There is a number of tumulus (historic burial mounds) throughout the wider region, with two sites in the south east of the parish known as the Tinker's Inn bowl barrows, both recorded as scheduled monuments.

== Education ==
There is a school in the main village, Clifton Primary.

== Community & leisure ==
A community hall is in use at Clifton village. There is a recreation ground in Clifton.
There are public houses at both villages. Ashbourne Golf Club takes up a sizeable portion of the north eastern corner of the parish.

== Religious sites ==
The present Anglican parish church, Holy Trinity Church in Clifton, is to an 1845 design by Henry Isaac Stevens to replace an earlier chapel of ease St. Mary's, which due to disuse and decay was demolished in 1750. The apse and bell tower were added later, in 1868, by Slater and Carpenter.
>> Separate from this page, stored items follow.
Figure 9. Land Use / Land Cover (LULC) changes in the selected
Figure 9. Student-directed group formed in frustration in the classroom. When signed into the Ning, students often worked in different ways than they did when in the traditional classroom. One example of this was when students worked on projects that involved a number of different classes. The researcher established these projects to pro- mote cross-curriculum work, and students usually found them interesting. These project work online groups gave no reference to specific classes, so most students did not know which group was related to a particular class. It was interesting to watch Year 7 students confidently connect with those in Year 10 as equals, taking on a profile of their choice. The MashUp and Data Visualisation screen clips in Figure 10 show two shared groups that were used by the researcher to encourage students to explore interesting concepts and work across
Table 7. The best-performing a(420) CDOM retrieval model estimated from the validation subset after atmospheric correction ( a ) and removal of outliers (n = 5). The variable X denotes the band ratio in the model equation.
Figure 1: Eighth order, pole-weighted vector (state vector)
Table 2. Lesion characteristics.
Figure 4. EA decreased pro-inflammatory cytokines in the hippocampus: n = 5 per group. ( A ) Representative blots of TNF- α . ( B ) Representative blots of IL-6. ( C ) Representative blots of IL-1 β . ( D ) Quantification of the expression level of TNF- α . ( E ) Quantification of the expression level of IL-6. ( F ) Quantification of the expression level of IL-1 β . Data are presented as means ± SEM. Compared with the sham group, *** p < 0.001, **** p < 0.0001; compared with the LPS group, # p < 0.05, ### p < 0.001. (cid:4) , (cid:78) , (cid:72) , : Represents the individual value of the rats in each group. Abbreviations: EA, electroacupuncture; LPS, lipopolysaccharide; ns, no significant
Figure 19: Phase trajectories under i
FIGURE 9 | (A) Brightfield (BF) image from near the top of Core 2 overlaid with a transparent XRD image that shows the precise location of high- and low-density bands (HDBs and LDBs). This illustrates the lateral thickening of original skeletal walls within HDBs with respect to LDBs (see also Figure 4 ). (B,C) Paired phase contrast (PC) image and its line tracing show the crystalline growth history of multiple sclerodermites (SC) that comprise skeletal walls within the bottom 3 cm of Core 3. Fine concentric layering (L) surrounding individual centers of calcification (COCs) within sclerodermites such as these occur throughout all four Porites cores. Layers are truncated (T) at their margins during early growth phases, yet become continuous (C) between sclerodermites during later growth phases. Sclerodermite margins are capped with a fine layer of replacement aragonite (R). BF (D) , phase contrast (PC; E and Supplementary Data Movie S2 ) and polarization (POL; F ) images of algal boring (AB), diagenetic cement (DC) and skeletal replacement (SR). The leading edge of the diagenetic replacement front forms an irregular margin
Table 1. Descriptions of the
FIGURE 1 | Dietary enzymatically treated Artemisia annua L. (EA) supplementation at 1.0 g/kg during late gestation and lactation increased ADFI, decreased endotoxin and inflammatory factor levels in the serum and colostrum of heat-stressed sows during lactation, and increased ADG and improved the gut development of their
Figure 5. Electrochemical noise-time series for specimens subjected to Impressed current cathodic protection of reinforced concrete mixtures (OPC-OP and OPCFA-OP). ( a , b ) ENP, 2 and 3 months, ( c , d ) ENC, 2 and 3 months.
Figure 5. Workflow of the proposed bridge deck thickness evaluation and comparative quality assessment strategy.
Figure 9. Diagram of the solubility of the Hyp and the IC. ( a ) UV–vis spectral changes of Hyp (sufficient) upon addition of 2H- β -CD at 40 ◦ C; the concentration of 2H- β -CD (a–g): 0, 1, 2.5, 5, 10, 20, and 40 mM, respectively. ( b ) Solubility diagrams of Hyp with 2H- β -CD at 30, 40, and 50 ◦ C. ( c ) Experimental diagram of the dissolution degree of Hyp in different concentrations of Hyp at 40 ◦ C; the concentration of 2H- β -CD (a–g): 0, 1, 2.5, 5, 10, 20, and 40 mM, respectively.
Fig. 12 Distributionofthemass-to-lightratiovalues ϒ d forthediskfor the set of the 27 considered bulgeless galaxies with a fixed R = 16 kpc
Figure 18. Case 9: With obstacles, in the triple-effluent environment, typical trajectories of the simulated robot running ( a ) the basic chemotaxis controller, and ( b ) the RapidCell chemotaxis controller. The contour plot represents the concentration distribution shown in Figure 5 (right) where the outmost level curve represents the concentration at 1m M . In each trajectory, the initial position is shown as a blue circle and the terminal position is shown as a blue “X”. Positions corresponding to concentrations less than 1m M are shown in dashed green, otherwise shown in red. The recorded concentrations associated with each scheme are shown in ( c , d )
Other denominations included a Primitive Methodist chapel built in 1830, and a Wesleyan Methodist chapel built in 1860, both were located in Mayfield Road.

== Sport ==

- Ashbourne Golf Club is sited to the centre and east of the area, it has 18 holes.
- Royal Shrovetide Football takes place within the parish.
- Clifton Cricket Club have a ground on Chapel Lane. They have male and female teams. The former play in Division One of the Derbyshire County Cricket League.